━━ Data under study ━━
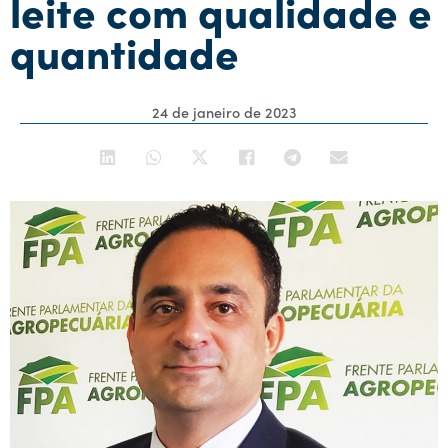
leite com qualidade e
quantidade
24 de janeiro de 2023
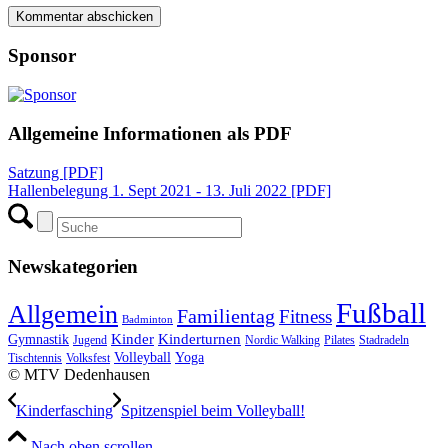
Sponsor
Allgemeine Informationen als PDF
Satzung [PDF]
Hallenbelegung 1. Sept 2021 - 13. Juli 2022 [PDF]
Newskategorien
Fußball
Allgemein
Familientag
Fitness
Badminton
Kinder
Kinderturnen
Gymnastik
Jugend
Nordic Walking
Pilates
Stadradeln
Volleyball
Yoga
Tischtennis
Volksfest
© MTV Dedenhausen
Kinderfasching
Spitzenspiel beim Volleyball!
Nach oben scrollen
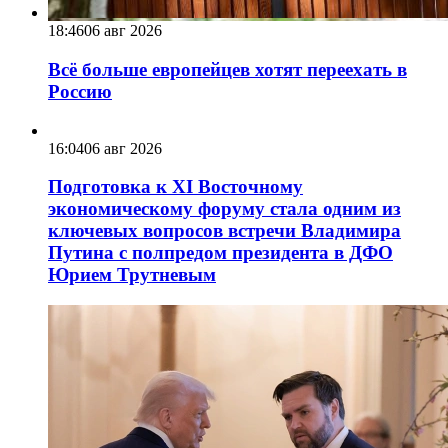
18:46
06 авг 2026
Всё больше европейцев хотят переехать в
Россию
16:04
06 авг 2026
Подготовка к XI Восточному
экономическому форуму стала одним из
ключевых вопросов встречи Владимира
Путина с полпредом президента в ДФО
Юрием Трутневым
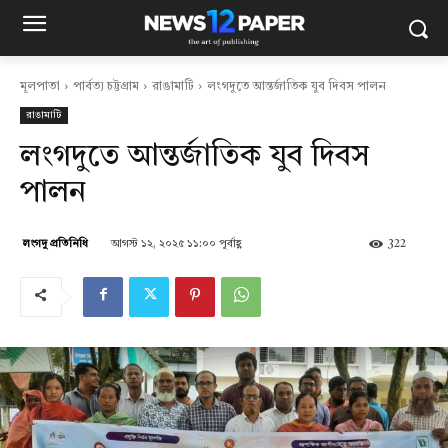
মূলপাতা
পার্বত্য চট্টগ্রাম
রাঙামাটি
লংগদুতে আন্তর্জাতিক যুব দিবস পালন
রাঙামাটি
লংগদুতে আন্তর্জাতিক যুব দিবস
পালন
আগস্ট ১২, ২০২৫ ১১:০০ পূর্বাহ্ণ
322
লংগদু প্রতিনিধি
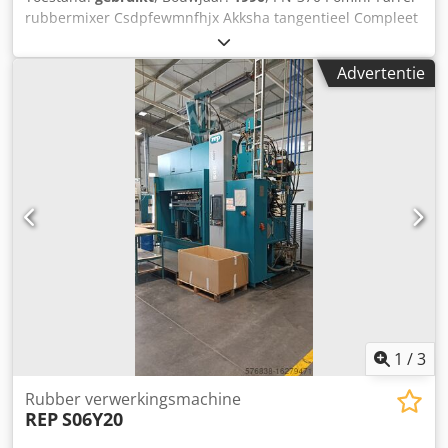
rubbermixer Csdpfewmnfhjx Akksha tangentieel Compleet
leverbaar met versnellingsbak, 2 x DC-motoren,
olieweegschaal, bontweegschaal, chemische weegschaal,
Advertentie
batchfeeder Beschrijving bijgevoegd!
1
/
3
Rubber verwerkingsmachine
REP
S06Y20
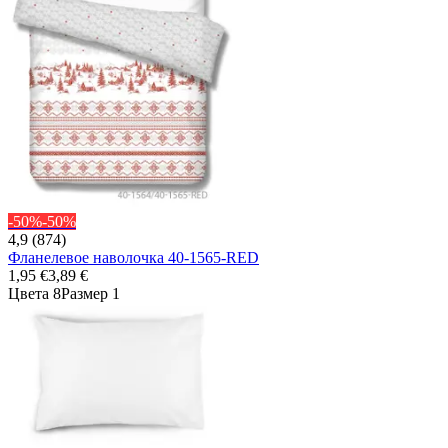
-50%
-50%
4,9 (874)
Фланелевое наволочка 40-1565-RED
1,95 €
3,89 €
Цвета 8
Размер 1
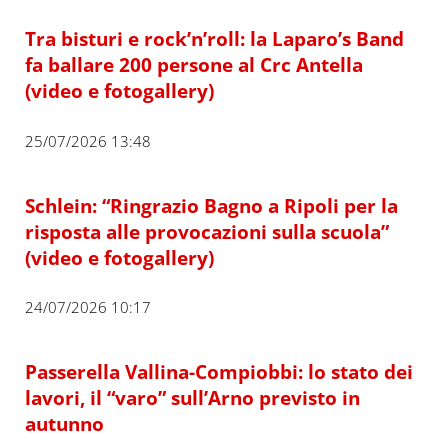
Tra bisturi e rock’n’roll: la Laparo’s Band
fa ballare 200 persone al Crc Antella
(video e fotogallery)
25/07/2026 13:48
Schlein: “Ringrazio Bagno a Ripoli per la
risposta alle provocazioni sulla scuola”
(video e fotogallery)
24/07/2026 10:17
Passerella Vallina-Compiobbi: lo stato dei
lavori, il “varo” sull’Arno previsto in
autunno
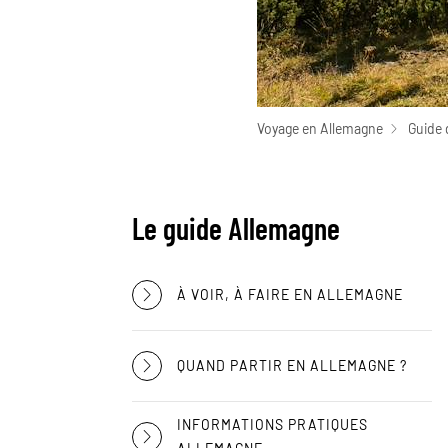
Voyage en Allemagne
Guide 
Le guide Allemagne
À VOIR, À FAIRE EN ALLEMAGNE
QUAND PARTIR EN ALLEMAGNE ?
INFORMATIONS PRATIQUES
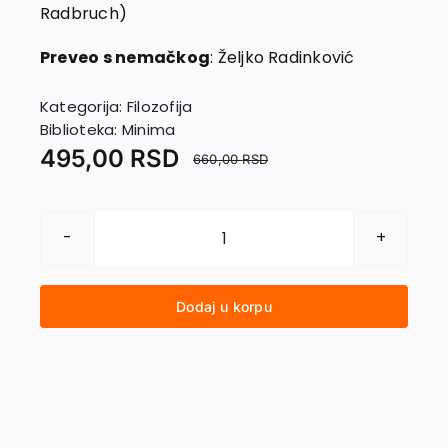
Kontakt
Radbruch)
Preveo s nemačkog
: Željko Radinković
Kategorija:
Filozofija
Biblioteka:
Minima
495,00
RSD
660,00
RSD
FILOZOFIJE
RATA
količina
Dodaj u korpu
━━━
> **Exercise description**
Copy every record exactly as written, leaving out the pictures.

> **Problem solution**
leite com qualidade e
quantidade
24 de janeiro de 2023
Sponsor
Allgemeine Informationen als PDF
Satzung [PDF]
Hallenbelegung 1. Sept 2021 - 13. Juli 2022 [PDF]
Newskategorien
Fußball
Allgemein
Familientag
Fitness
Badminton
Kinder
Kinderturnen
Gymnastik
Jugend
Nordic Walking
Pilates
Stadradeln
Volleyball
Yoga
Tischtennis
Volksfest
© MTV Dedenhausen
Kinderfasching
Spitzenspiel beim Volleyball!
Nach oben scrollen
18:46
06 авг 2026
Всё больше европейцев хотят переехать в
Россию
16:04
06 авг 2026
Подготовка к XI Восточному
экономическому форуму стала одним из
ключевых вопросов встречи Владимира
Путина с полпредом президента в ДФО
Юрием Трутневым
মূলপাতা
পার্বত্য চট্টগ্রাম
রাঙামাটি
লংগদুতে আন্তর্জাতিক যুব দিবস পালন
রাঙামাটি
লংগদুতে আন্তর্জাতিক যুব দিবস
পালন
আগস্ট ১২, ২০২৫ ১১:০০ পূর্বাহ্ণ
322
লংগদু প্রতিনিধি
rubbermixer Csdpfewmnfhjx Akksha tangentieel Compleet
leverbaar met versnellingsbak, 2 x DC-motoren,
olieweegschaal, bontweegschaal, chemische weegschaal,
Advertentie
batchfeeder Beschrijving bijgevoegd!
1
/
3
Rubber verwerkingsmachine
REP
S06Y20
-50%
-50%
4,9 (874)
Фланелевое наволочка 40-1565-RED
1,95 €
3,89 €
Цвета 8
Размер 1
Tra bisturi e rock’n’roll: la Laparo’s Band
fa ballare 200 persone al Crc Antella
(video e fotogallery)
25/07/2026 13:48
Schlein: “Ringrazio Bagno a Ripoli per la
risposta alle provocazioni sulla scuola”
(video e fotogallery)
24/07/2026 10:17
Passerella Vallina-Compiobbi: lo stato dei
lavori, il “varo” sull’Arno previsto in
autunno
Voyage en Allemagne
Guide 
Le guide Allemagne
À VOIR, À FAIRE EN ALLEMAGNE
QUAND PARTIR EN ALLEMAGNE ?
INFORMATIONS PRATIQUES
Kontakt
Radbruch)
Preveo s nemačkog
: Željko Radinković
Kategorija:
Filozofija
Biblioteka:
Minima
495,00
RSD
660,00
RSD
FILOZOFIJE
RATA
količina
Dodaj u korpu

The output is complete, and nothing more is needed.